Q 75:5-6: "But the human being desires to continue in sin — he asks: When is the Day of Resurrection?" The question is not genuine inquiry but evasion: if there is no resurrection, there is no final accountability, and the nafs can continue pursuing its desires without limit. The denial of Ma'ad is therefore not primarily intellectual — it is motivated by the desire to avoid the consequence of the nafs al-lawwama's self-reproach being externalized in divine judgment. This connects to FATIHA-008: the nafs-orientation that drives the Iblisic structure is the same nafs-orientation that drives the denial of Ma'ad.
Mulla Sadra's major contribution to Islamic theology is the proof of bodily resurrection (ma'ad jismani) from within the principles of his own al-Hikma al-Muta'aliya. The proof proceeds as follows: (1) Wujud is the only truly real thing; everything else is a mode or degree of wujud. (2) The soul (nafs) is an immaterial wujud that intensifies throughout life — through knowledge, worship, and moral action, the soul's wujud-intensity increases (al-haraka al-jawhariyya, substantial motion). (3) The body is not separate from the soul — the body is the soul's outer expression at the material level. (4) Therefore, as the soul's wujud intensifies, it produces its own appropriate body at each level of intensity. The resurrection body is the body produced by the soul's achieved wujud-intensity — it is genuinely the same person's body (produced by the same soul's wujud) but at the soul's achieved eschatological intensity.
The Convergence — Ma'ad as the Completion of the Wujud Arc
Imami tradition: Q 36:51-53 — the resurrection is the return to the Rabb (ila rabbihim), personal and specific; Q 75:3-4 — the fingertips prove complete individual identity-preservation.
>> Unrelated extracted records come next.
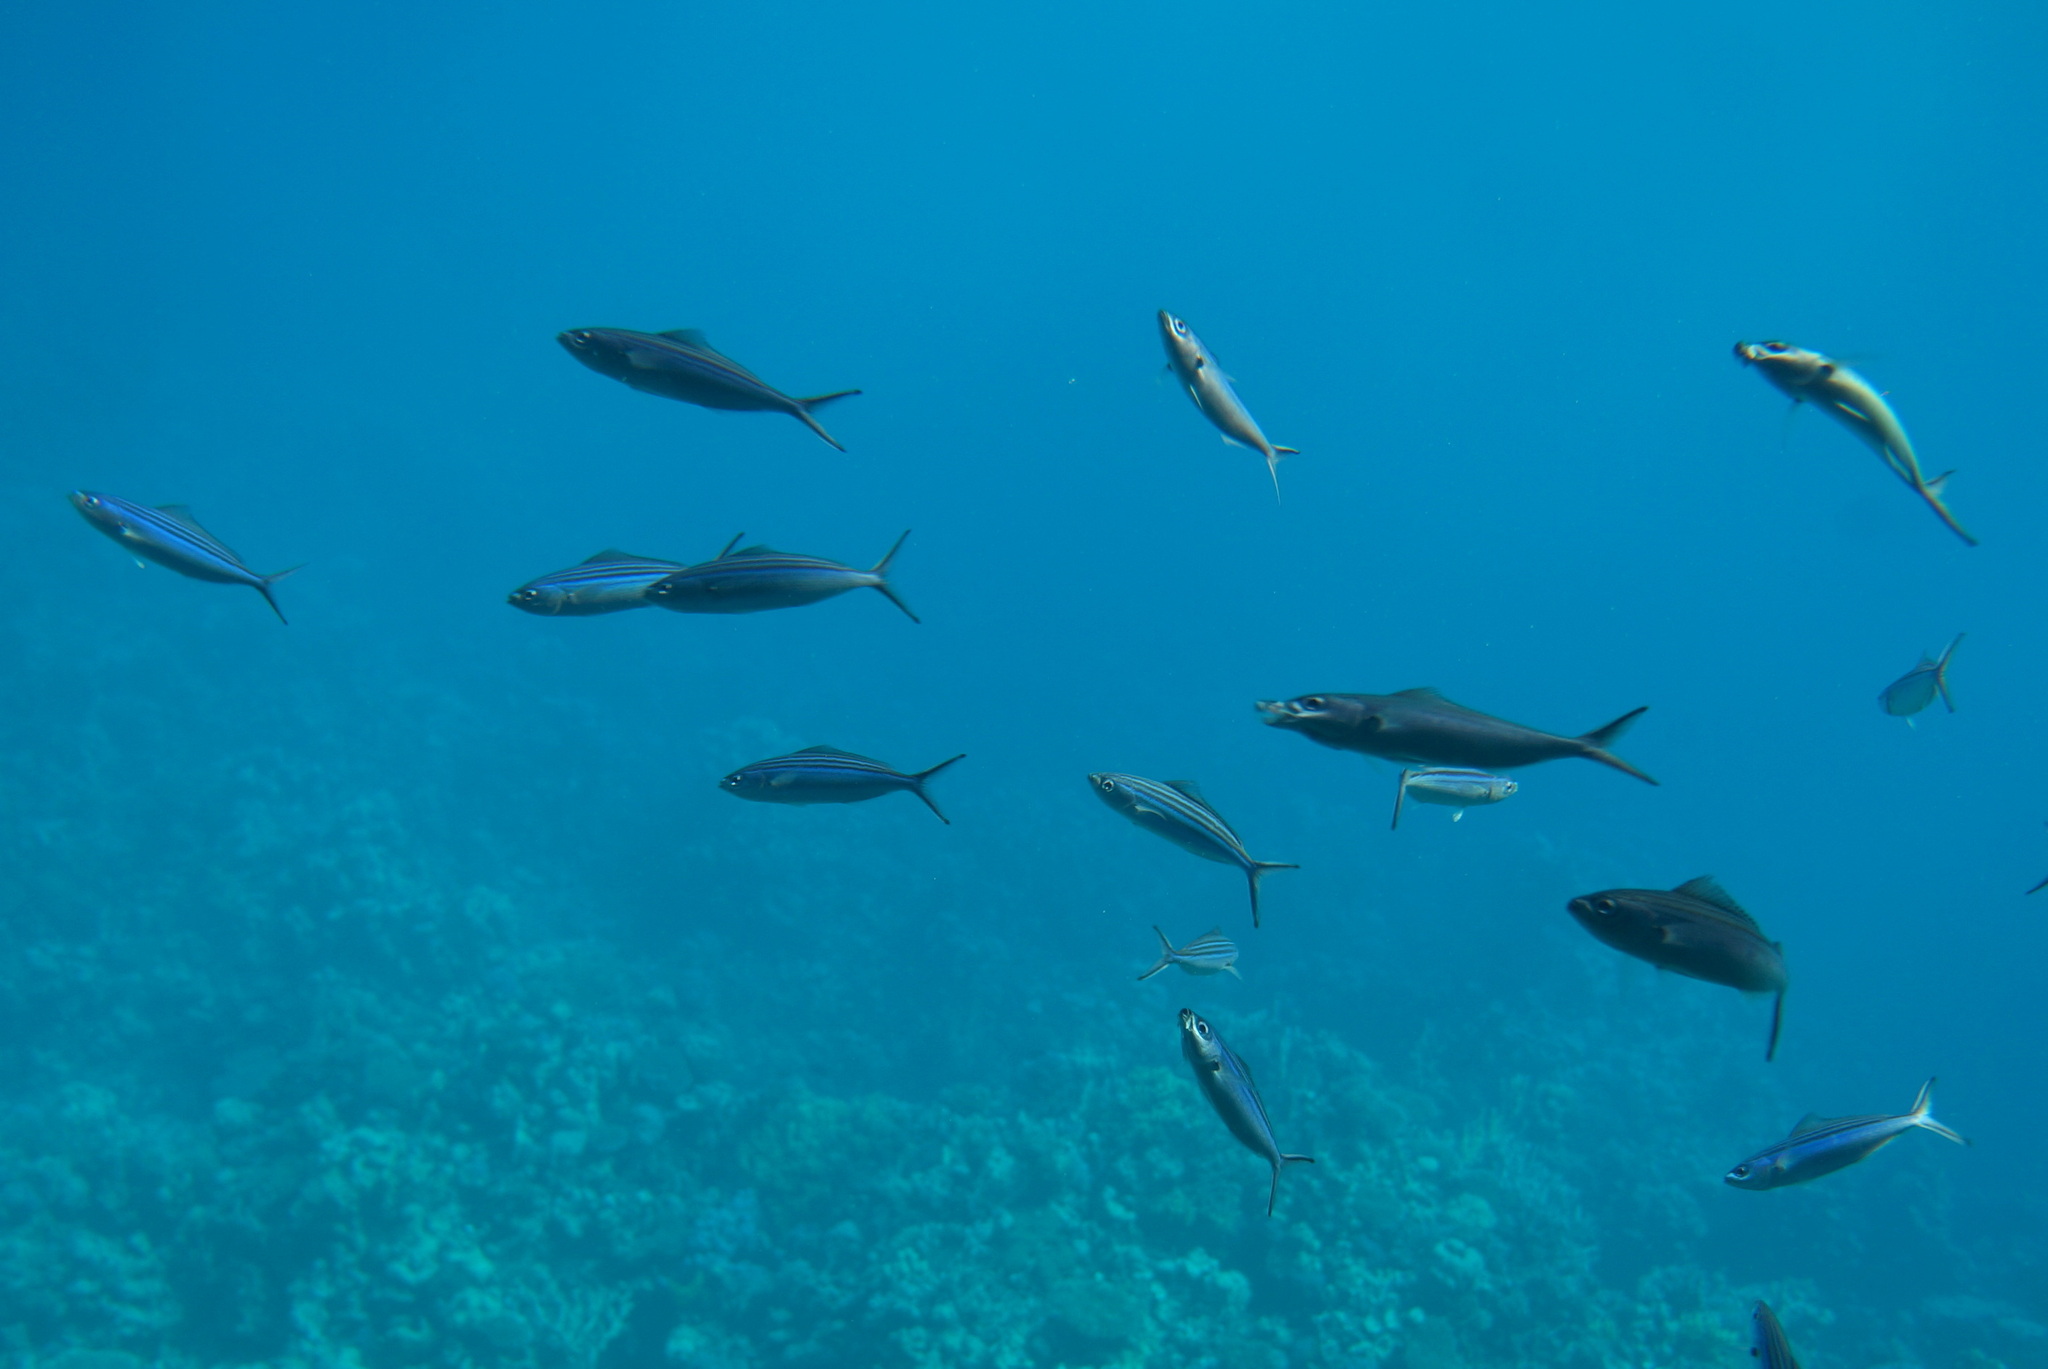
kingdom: Animalia
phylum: Chordata
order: Perciformes
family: Caesionidae
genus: Caesio
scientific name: Caesio striata
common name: Striated fusilier
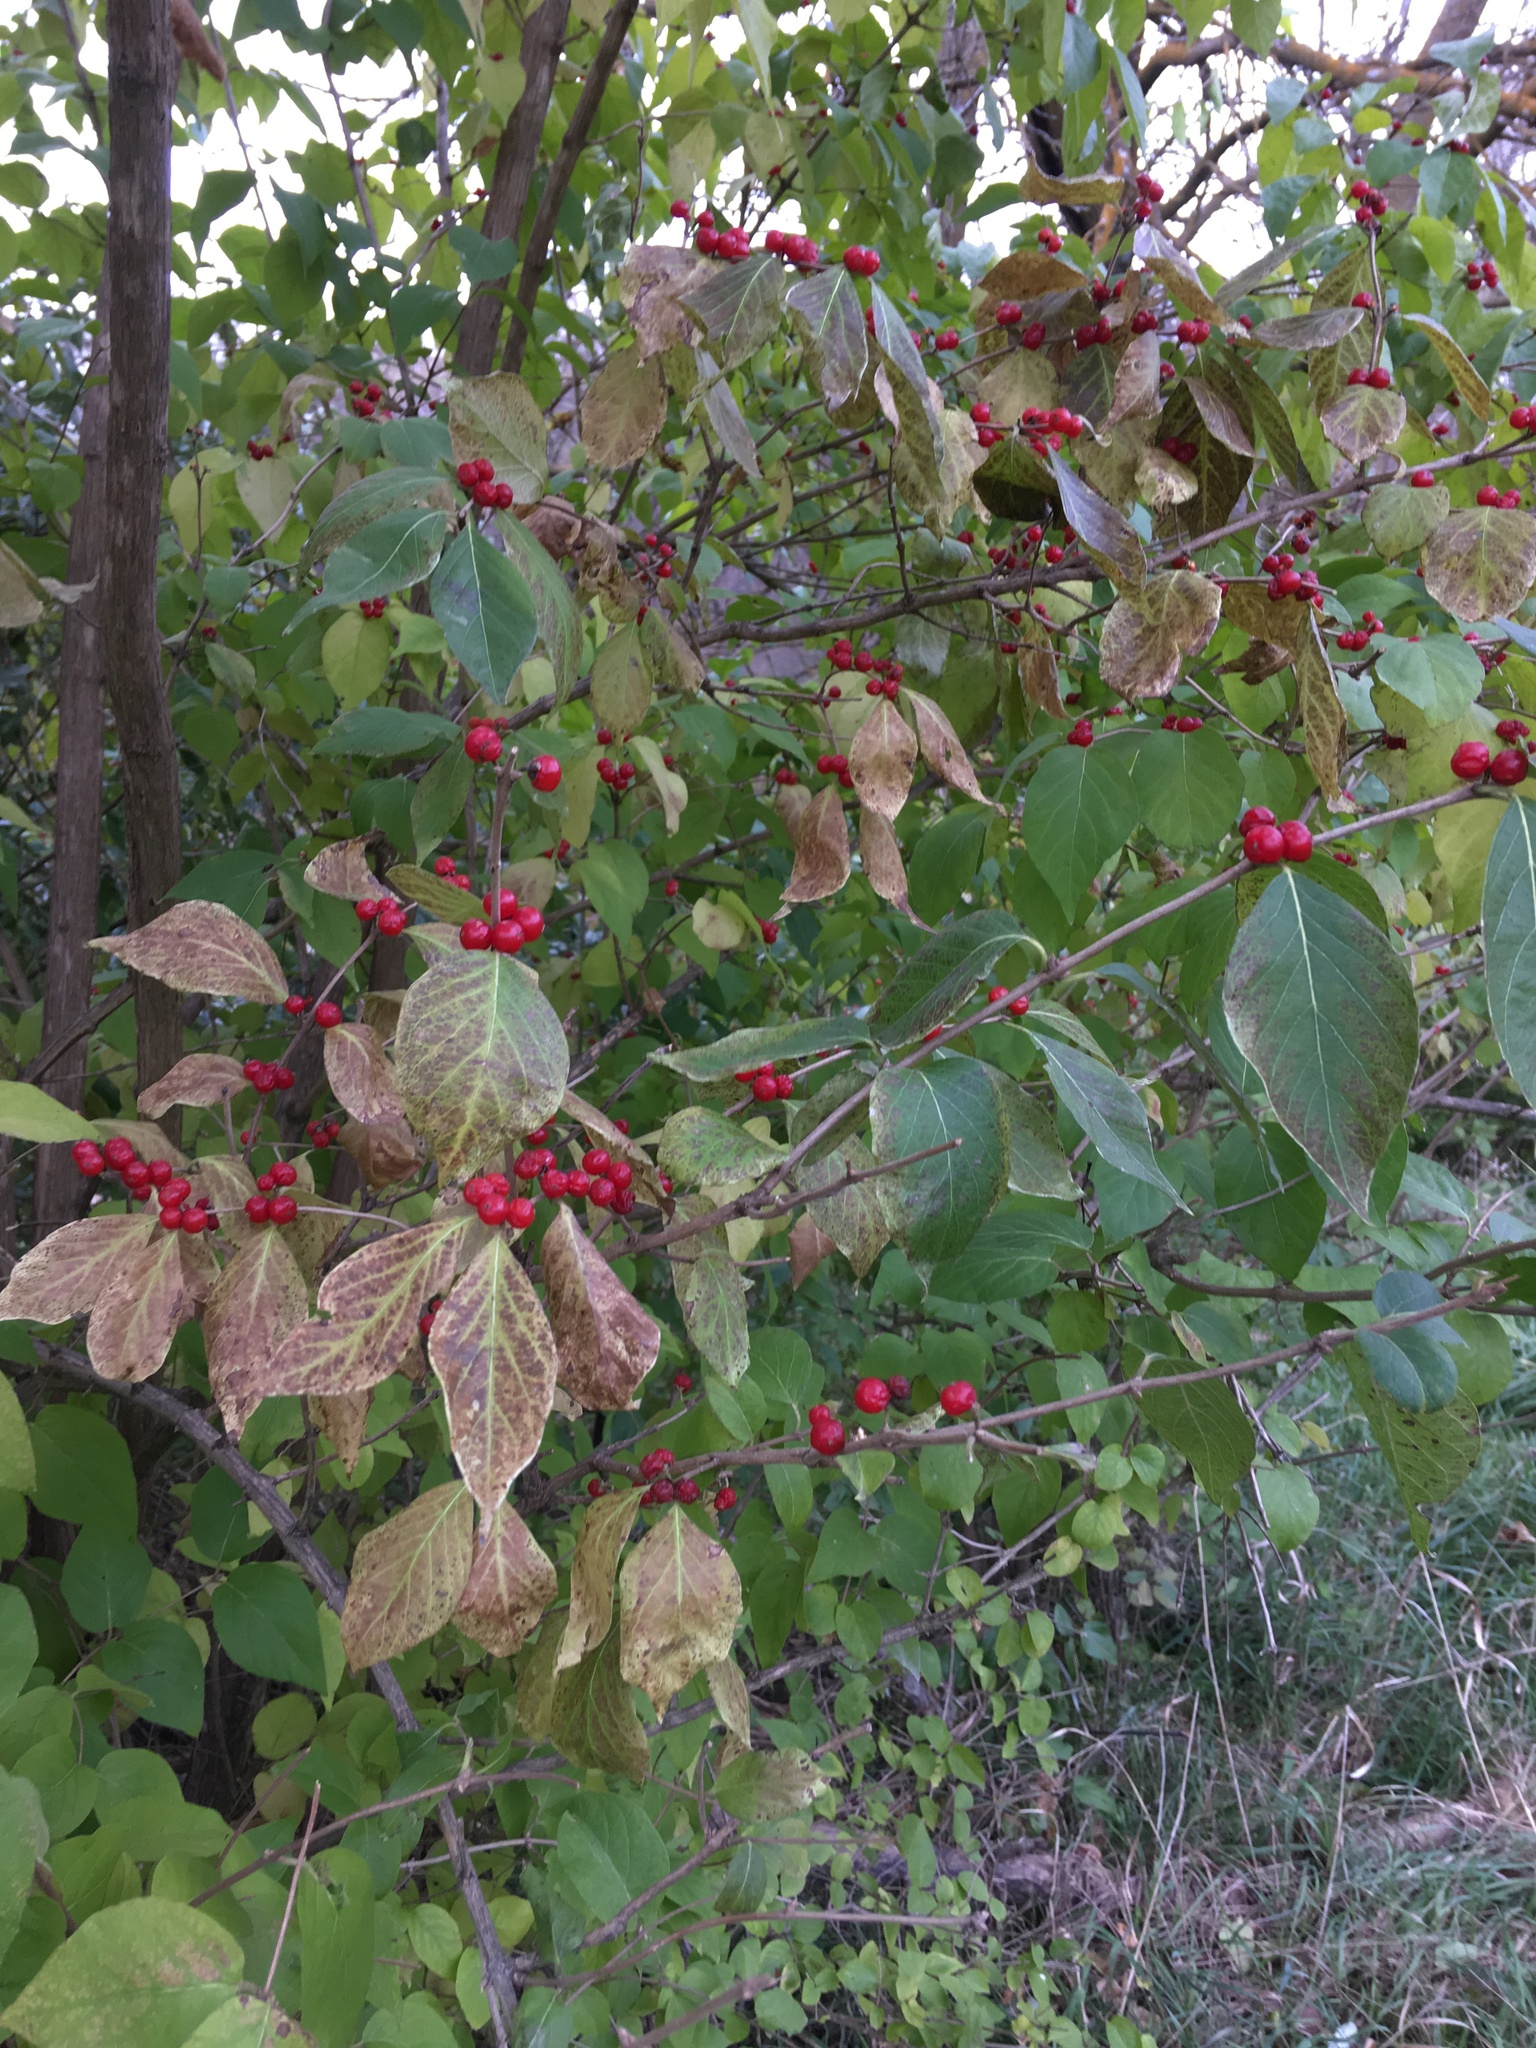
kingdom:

Akbarian tradition: the resurrection is the unveiling of the batin — the inner reality made fully manifest; nafs al-lawwama as the second stage of the three-stage soul-journey. Sadra's synthesis: al-haraka al-jawhariyya (substantial motion of the soul) throughout life is the soul intensifying its wujud toward its divine completion; at death, this intensification continues without the limitation of material resistance; the resurrection body is the body appropriate to the soul's achieved wujud-intensity. FATIHA-005 (Yawm al-Ma'ad as the completion of the circle of existence): the resurrection is the moment when all tajalliyat complete their arc of return to their divine source — what the Fatiha names eschatologically, Q 36:51-53 and Q 75 describe concretely. The arc: Allah IS Wujud (Q 57:3) → creation IS participation in that Wujud → resurrection IS the return of that Wujud to its source → Ma'ad IS the completion of the ontological circle.